• Exercise prompt: Copy, from the data below, every line that has "harbor" in it.

[Dataset entries]
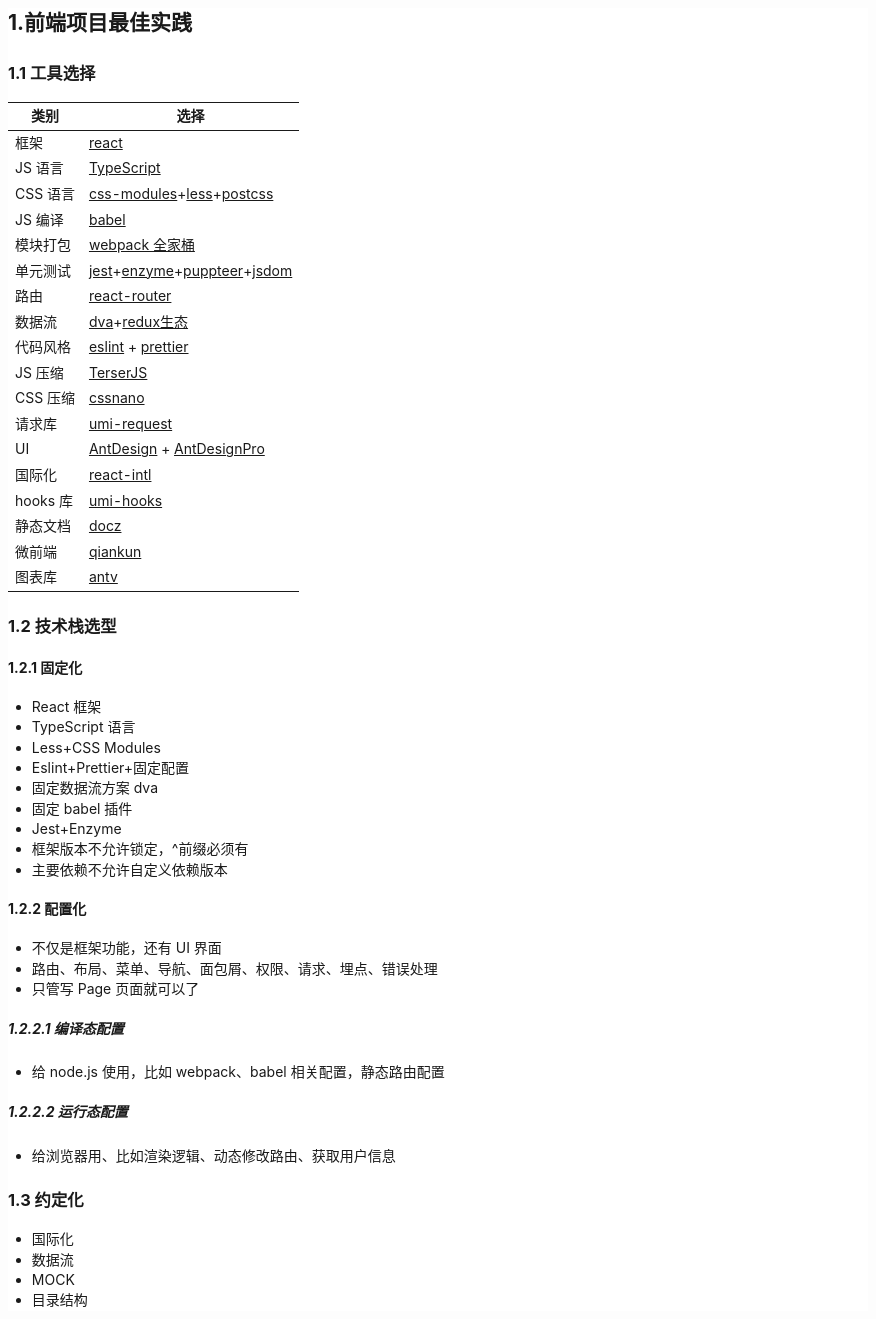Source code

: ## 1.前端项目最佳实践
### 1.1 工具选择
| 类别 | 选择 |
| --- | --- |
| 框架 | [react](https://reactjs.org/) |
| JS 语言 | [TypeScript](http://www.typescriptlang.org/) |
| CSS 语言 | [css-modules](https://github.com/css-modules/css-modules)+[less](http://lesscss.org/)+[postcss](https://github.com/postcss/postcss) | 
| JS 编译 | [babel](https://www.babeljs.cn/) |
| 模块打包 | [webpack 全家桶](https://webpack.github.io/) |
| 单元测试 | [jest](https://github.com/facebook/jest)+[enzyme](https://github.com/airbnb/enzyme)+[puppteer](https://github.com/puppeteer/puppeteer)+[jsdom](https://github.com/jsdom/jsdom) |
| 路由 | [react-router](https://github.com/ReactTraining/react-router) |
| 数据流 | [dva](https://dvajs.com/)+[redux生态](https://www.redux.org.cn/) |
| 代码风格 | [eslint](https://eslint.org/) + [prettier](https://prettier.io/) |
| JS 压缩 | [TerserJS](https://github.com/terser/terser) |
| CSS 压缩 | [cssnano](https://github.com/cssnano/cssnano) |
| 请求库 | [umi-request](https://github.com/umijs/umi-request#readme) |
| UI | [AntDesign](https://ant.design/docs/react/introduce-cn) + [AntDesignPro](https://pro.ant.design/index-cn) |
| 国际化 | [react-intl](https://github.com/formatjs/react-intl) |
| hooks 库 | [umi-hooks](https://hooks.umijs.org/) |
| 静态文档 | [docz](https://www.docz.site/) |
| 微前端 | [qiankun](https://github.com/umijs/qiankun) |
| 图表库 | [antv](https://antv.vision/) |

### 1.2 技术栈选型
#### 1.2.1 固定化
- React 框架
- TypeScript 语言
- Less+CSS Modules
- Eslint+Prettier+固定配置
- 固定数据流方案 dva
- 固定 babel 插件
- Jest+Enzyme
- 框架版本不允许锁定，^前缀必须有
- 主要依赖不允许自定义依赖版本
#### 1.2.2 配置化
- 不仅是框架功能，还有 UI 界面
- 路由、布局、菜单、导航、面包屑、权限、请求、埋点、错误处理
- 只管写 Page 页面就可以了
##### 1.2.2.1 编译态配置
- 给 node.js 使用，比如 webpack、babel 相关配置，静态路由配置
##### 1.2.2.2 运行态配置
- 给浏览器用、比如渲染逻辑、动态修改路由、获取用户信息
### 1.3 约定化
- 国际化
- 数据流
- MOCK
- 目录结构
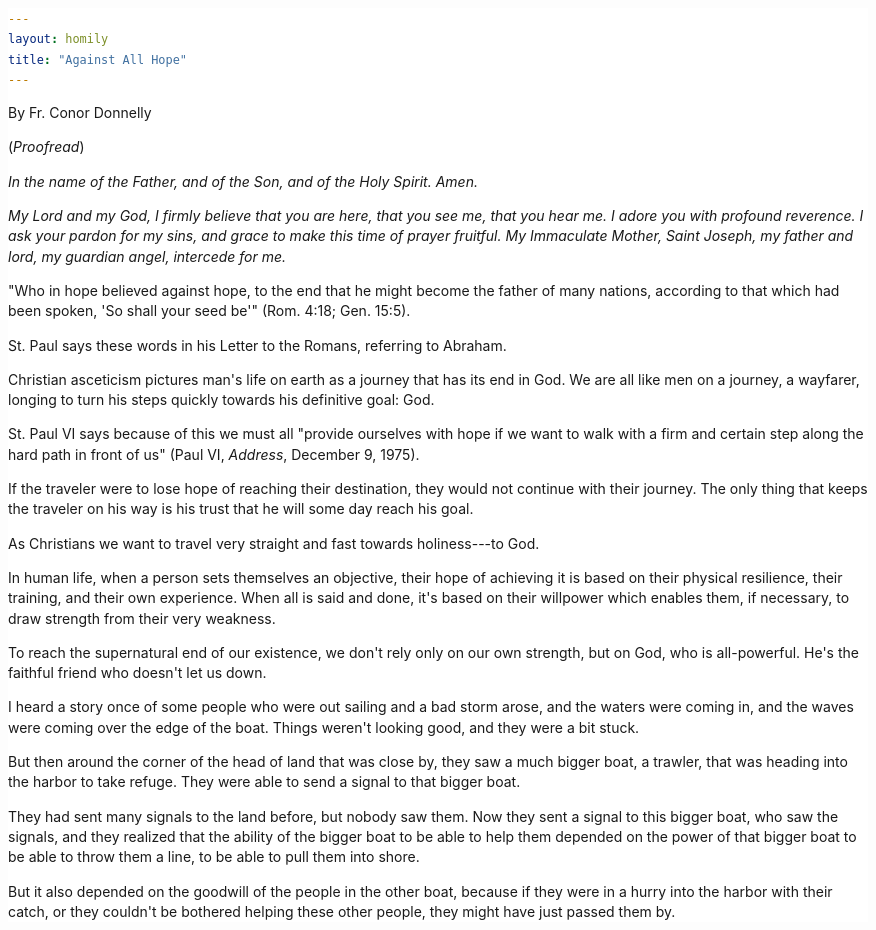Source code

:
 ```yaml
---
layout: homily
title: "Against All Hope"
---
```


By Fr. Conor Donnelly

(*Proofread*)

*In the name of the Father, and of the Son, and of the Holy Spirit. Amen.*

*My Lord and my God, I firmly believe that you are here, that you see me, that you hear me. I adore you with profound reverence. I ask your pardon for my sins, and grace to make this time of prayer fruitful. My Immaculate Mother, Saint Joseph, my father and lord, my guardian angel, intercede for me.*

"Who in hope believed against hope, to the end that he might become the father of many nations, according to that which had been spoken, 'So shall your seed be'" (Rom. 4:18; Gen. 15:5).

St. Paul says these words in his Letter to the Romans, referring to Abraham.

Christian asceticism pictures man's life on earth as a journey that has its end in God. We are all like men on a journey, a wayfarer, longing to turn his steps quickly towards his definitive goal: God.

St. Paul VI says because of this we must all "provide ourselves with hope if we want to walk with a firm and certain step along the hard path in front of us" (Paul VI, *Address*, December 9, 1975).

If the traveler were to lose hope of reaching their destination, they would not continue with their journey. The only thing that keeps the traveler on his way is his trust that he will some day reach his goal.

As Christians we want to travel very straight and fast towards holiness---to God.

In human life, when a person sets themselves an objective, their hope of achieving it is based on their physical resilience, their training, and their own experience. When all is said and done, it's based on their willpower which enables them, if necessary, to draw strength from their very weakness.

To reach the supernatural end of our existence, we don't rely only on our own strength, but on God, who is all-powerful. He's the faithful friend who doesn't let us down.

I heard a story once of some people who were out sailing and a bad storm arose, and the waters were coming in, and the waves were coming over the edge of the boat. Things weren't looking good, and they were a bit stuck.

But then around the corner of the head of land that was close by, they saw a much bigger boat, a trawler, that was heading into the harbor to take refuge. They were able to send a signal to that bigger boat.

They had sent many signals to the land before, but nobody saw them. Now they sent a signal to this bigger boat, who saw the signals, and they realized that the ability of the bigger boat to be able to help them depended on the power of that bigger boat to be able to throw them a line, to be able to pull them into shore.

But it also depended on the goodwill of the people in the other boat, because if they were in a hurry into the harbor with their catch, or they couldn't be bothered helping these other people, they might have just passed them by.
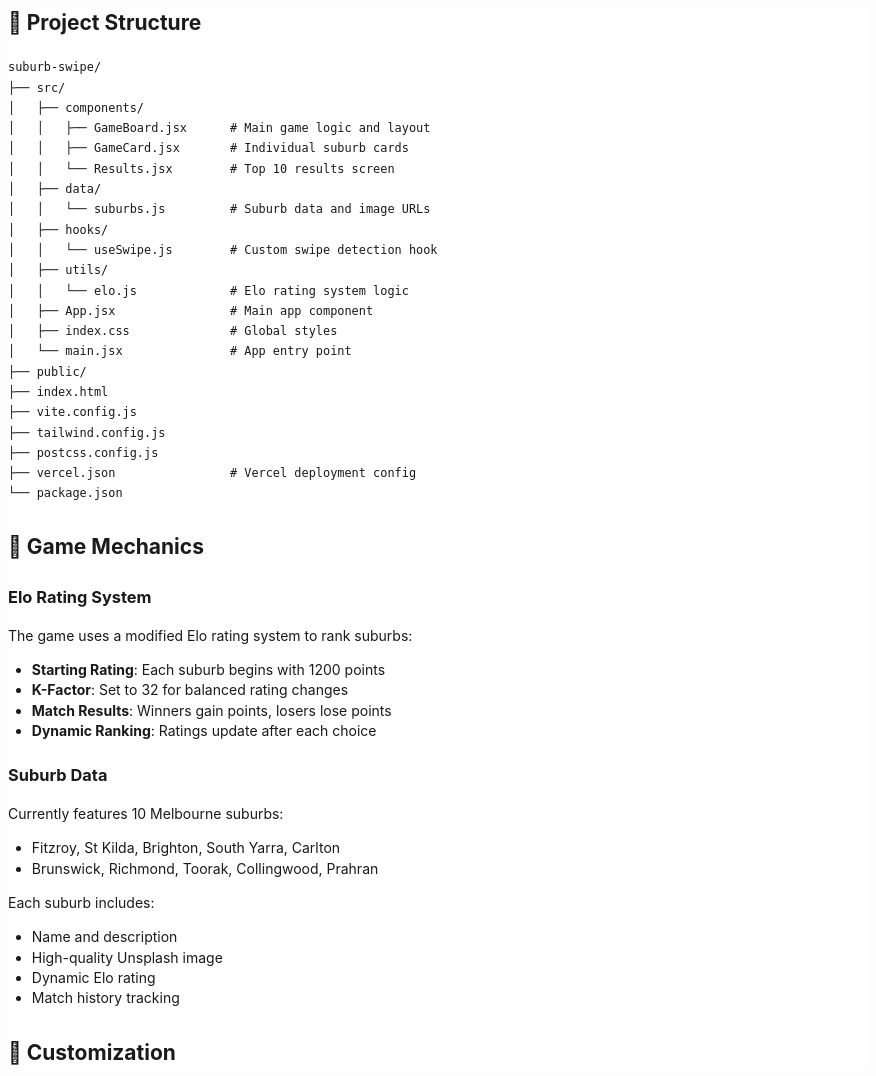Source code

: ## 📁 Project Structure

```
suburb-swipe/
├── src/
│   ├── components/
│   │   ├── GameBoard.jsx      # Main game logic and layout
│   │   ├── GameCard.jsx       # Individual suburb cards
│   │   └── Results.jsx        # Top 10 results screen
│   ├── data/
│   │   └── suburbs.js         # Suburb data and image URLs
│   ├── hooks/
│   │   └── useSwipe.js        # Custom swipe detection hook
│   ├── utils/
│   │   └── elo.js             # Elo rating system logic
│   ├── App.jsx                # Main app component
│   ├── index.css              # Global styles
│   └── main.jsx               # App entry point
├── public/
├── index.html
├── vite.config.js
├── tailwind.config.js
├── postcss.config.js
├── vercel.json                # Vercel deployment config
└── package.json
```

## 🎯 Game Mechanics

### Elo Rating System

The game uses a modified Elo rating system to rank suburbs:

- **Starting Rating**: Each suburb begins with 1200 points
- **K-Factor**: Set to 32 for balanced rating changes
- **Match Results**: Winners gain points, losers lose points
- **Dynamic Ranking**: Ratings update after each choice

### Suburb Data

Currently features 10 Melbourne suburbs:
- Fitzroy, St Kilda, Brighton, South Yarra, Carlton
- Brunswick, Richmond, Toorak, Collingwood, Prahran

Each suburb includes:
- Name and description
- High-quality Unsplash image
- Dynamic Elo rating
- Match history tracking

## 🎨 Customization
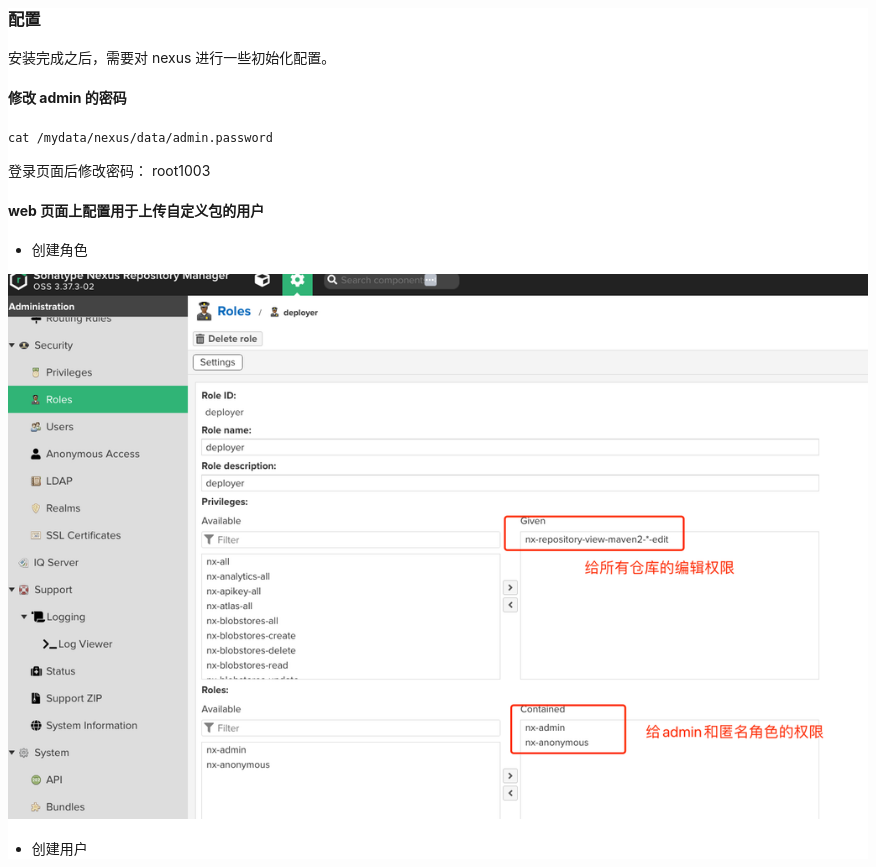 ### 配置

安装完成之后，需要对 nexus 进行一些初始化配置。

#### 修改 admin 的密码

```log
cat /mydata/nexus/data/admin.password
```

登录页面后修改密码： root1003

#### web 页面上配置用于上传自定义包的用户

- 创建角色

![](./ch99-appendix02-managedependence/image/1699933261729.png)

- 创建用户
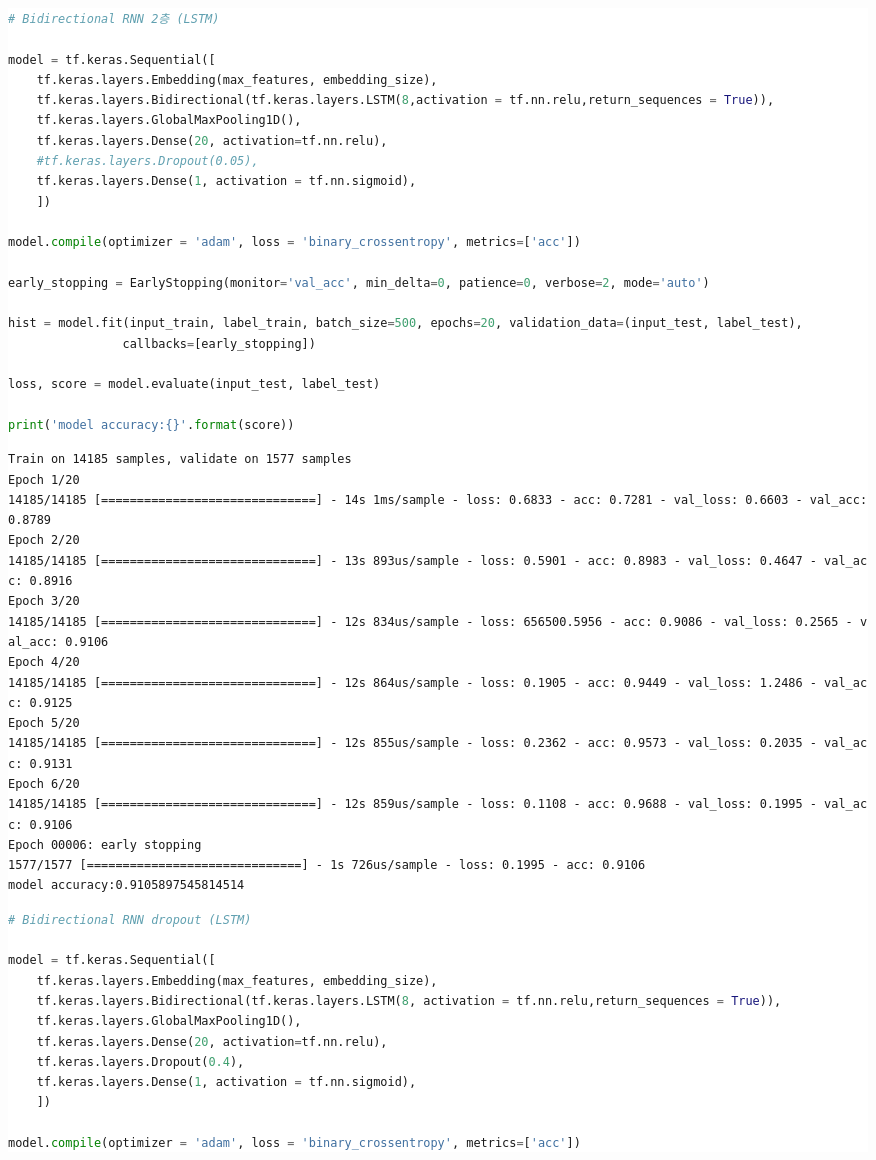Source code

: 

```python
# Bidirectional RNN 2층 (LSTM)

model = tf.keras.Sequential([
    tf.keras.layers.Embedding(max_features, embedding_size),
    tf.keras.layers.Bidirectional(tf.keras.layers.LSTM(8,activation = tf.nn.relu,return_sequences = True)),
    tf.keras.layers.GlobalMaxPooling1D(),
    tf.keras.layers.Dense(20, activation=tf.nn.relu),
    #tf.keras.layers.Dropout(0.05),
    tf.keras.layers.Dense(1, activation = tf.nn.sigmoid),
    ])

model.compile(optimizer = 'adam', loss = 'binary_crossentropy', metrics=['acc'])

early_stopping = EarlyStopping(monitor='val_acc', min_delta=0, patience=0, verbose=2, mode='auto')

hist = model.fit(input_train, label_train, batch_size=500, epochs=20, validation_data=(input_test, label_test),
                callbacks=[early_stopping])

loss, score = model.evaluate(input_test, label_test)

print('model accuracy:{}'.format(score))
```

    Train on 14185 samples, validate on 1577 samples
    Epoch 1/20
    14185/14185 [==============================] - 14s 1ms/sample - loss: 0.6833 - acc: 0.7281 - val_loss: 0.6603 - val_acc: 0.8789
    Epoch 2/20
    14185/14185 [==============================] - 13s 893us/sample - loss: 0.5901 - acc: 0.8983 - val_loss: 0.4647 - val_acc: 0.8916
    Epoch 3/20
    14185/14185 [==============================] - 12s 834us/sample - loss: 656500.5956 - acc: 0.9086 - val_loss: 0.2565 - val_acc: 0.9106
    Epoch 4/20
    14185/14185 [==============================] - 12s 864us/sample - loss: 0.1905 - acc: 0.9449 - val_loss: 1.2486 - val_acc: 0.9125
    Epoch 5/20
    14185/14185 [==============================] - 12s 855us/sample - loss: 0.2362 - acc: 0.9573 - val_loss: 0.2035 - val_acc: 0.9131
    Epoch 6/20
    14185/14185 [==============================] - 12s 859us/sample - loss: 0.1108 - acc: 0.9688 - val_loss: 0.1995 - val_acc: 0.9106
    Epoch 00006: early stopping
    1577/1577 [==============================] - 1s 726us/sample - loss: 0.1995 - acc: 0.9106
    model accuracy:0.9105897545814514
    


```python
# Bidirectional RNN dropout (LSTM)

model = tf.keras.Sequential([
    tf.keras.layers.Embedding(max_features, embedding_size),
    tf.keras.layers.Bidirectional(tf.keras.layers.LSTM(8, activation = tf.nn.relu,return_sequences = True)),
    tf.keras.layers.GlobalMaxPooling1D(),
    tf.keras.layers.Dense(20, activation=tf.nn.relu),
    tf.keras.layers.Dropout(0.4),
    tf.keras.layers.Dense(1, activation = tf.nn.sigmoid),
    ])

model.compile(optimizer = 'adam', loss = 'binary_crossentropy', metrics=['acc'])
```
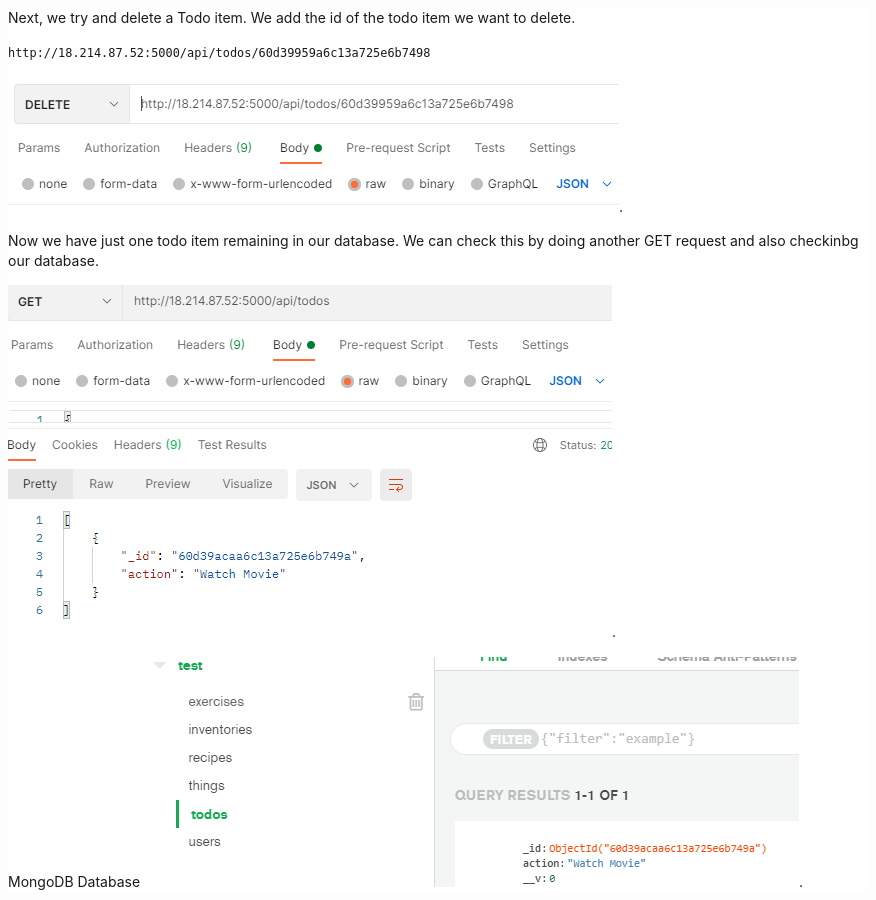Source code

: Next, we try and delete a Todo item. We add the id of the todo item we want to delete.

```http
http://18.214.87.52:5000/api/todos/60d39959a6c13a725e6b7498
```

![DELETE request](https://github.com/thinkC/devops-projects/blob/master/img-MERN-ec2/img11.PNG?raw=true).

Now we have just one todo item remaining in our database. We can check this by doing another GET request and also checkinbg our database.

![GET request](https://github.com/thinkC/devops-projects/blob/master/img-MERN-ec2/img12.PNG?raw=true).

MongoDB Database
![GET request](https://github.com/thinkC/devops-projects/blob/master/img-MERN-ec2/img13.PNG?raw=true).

• Answer to this exercise:
But then around the corner of the head of land that was close by, they saw a much bigger boat, a trawler, that was heading into the harbor to take refuge. They were able to send a signal to that bigger boat.
But it also depended on the goodwill of the people in the other boat, because if they were in a hurry into the harbor with their catch, or they couldn't be bothered helping these other people, they might have just passed them by.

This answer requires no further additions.